I have
sometimes toyed with the idea – especially now that my granddaughter is growing
up there – of writing a book on William
Morris in Cambridge as a counterpart to my William Morris in Oxford: The Campaigning Years, 1879-1895
(Illuminati Books, 2007). What has
stopped me so far, I suppose, is a sense of disproportion in the materials
across the two universities: Cambridge did not have the deep emotional
resonance for Morris that Oxford so abundantly did, and in his later,
campaigning years he only spoke there twice as opposed to seven times amidst
the Arnoldian dreaming spires.
None the
less, there would be interesting research questions to pursue in relation to
those Cambridge visits, and some of them are actually posed to us by the
participants themselves. Here, for instance,
is H.M. Hyndman, fellow-leader in the Democratic Federation, reflecting on the
Cambridge political debate of 5 February 1884 in his The Record of an Adventurous Life (1911): ‘It is a little strange
to recall now that in 1883 or 1884, I forget which year at the moment, I
proposed an out-and-out Socialist Resolution at the Cambridge Union, of which I
am a member, and Morris and J. L. Joynes came down to support me. It was not a bad debate, and we actually took
thirty-seven men into our Lobby. What
has become of those revolutionary undergraduates of more than a quarter of a
century ago?’
Yes indeed:
where are the snows – or in this case, revolutionary undergraduates – of yesteryear? Would it be possible for the assiduous researcher
to track down the names of Morris and Hyndman’s 37 youthful supporters that day,
and then to follow through their subsequent careers to see to what extent the
rest of their lives embodied (or not) the progressive politics they had displayed
on that memorable occasion? So whether
there is or isn’t a full book’s worth to be written on ‘Morris in Cambridge’,
there are still plenty of local tasks left to carry through under that suggestive
rubric.
2 comments:
Tony, why not write up the story of those 37 radical students (as you have often recommended in this blog) in creative writing mode rather than in standard scholarly terms? Raymond Williams in ‘Politics and Letters’ talks about wanting to write a novel following through the careers of a group of six radical Oxford students of the 1950s, so how about a much more complex, much more multi-voiced version of that kind of novel following the subsequent trajectories of all 37 Cambridge youngsters who backed Morris and Hyndman that day?
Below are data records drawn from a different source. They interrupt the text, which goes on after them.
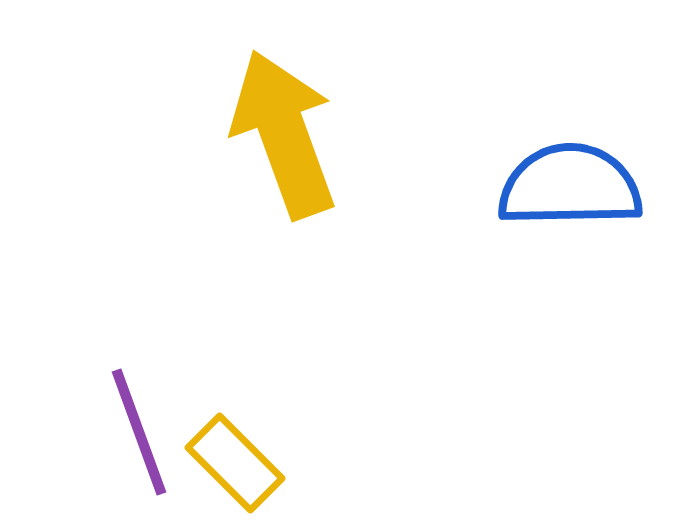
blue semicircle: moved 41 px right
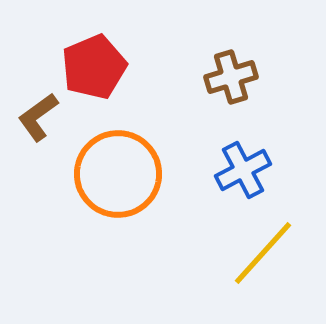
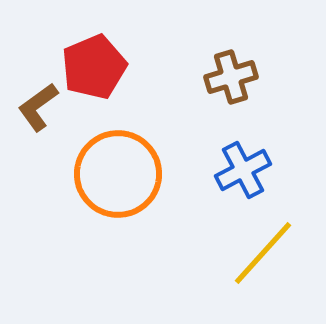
brown L-shape: moved 10 px up
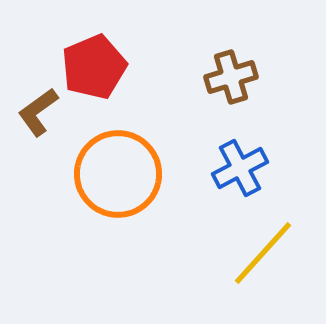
brown L-shape: moved 5 px down
blue cross: moved 3 px left, 2 px up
Thanks for the intriguing suggestion, and it's true that I have rather let the creative writing emphasis of this blog lapse for a while - so you nicely revive it for me! But, turning up my copy of 'Politics and Letters', I note that Williams remarks about his idea for a novel on the Oxford group that "I then found the familar problem that if I was to pursue this project with enough people, the result would be an impossibly long novel" (p.285). If that was true with his half dozen or so characters, how would it work out with thirty-seven different figures to pursue?!